Our team, working under the guidance of the Public Health Agency of Canada, was tasked with understanding the public’s perception of sharing personal health information with public health agencies for the collective good. One of the challenges in the battle with COVID-19 was the misinterpretation of crucial public health information during a health crisis, which created panic and anxiety among people. PHAC shared with us how many Canadians use technologies to track their health on a daily basis, which could be valuable for future public healthcare initiatives and policy development.

To identify gaps of trust between people and public health organizations, we focused on wearable device users who regularly monitor their health to understand their motivations and perception towards sharing this information with public health agencies for the collective good. Our aim was to make people feel empowered and well-informed about their data decisions for public health.

We conducted literature reviews on the reliability of information collected on wearable devices, people’s motivation behind monitoring health, policies in place to safeguard privacy, and the measures taken around the globe. From this, we found that willingness to share personal health information depends on public involvement in the decision-making process and the importance of public trust when planning new technology offerings at a population scale.

Using a mixed-method approach, we designed our research using surveys and semi-structured interviews with participants and subject matter experts. We received 68 responses covering a range of demographics and conducted 16 moderated interviews to gain a deeper understanding of the participant responses. After organizing all of the qualitative and quantitative data, we developed insights and recommendations based on what we gathered.

We found that most people in Canada trust the privacy regulations in place and are willing to share their information with Public Health agencies as long as they are well-informed about the intent. Another important discovery was how many of them found the information presented on various public health information sources needed to be shorter, more complex and easier to understand.

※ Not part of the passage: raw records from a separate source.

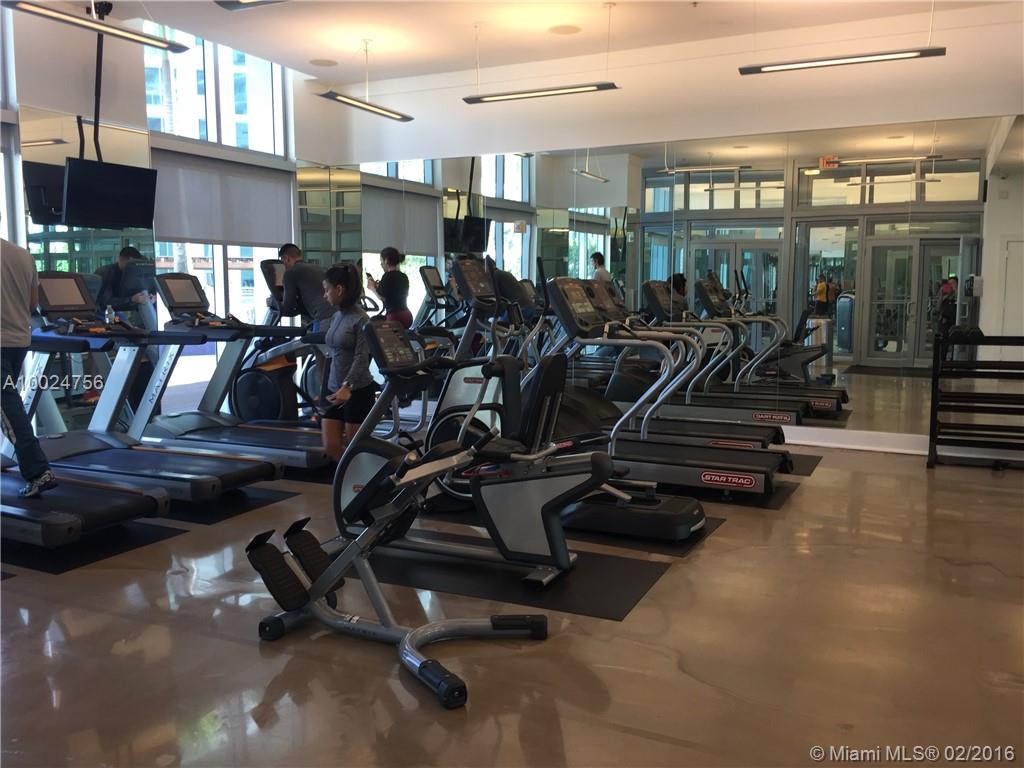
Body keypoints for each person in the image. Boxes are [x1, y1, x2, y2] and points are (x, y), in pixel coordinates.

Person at [1, 235, 57, 497]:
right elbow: (32, 303)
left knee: (8, 409)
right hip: (18, 340)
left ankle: (37, 471)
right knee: (8, 405)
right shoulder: (22, 255)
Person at [321, 264, 376, 461]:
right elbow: (334, 353)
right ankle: (348, 477)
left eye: (327, 290)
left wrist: (347, 386)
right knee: (331, 447)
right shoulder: (336, 316)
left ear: (339, 289)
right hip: (334, 389)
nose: (324, 295)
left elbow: (362, 357)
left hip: (357, 391)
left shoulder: (362, 319)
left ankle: (366, 478)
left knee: (357, 452)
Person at [275, 244, 336, 329]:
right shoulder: (316, 267)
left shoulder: (291, 272)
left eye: (283, 262)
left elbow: (288, 307)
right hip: (337, 314)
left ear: (286, 258)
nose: (284, 266)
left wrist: (273, 302)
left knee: (318, 338)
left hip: (323, 317)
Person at [96, 246, 156, 314]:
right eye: (130, 264)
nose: (132, 268)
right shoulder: (106, 272)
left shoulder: (136, 273)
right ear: (120, 259)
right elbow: (105, 303)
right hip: (107, 313)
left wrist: (149, 297)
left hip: (128, 311)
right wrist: (131, 299)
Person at [366, 247, 413, 328]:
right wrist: (377, 287)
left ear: (386, 260)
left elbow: (383, 298)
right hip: (407, 315)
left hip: (395, 316)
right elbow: (395, 294)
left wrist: (372, 288)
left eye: (381, 261)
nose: (381, 264)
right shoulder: (403, 276)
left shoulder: (387, 276)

Based on these findings, we developed two broad interventions that can help people feel involved and empowered about sharing their health information by making sure the public health information they access is quick, easy to understand, and accessible. Our solution involves emerging technologies like AI as an assistive tool that can help people summarize, explain, translate, and simplify complicated information or policies in Canada.

The critical function of this tool can be providing answers to various questions about Canada’s public health in a simple-to-understand language. This includes alerting people of nearby high-risk diseases so that they can stay well informed about disease prevention. Additionally, the tool can synthesize complex health-related documents for users by scanning, translating, or simplifying information like personal health records.

In conclusion, our project aimed to identify gaps of trust between people and public health organizations and to make people feel empowered and well-informed about their data decisions for public health. By providing access to quick and easy-to-understand public health information, we can help bridge the gap of trust between people and public health organizations, empowering people to make informed decisions about their health data and participate in public health initiatives that benefit the collective good.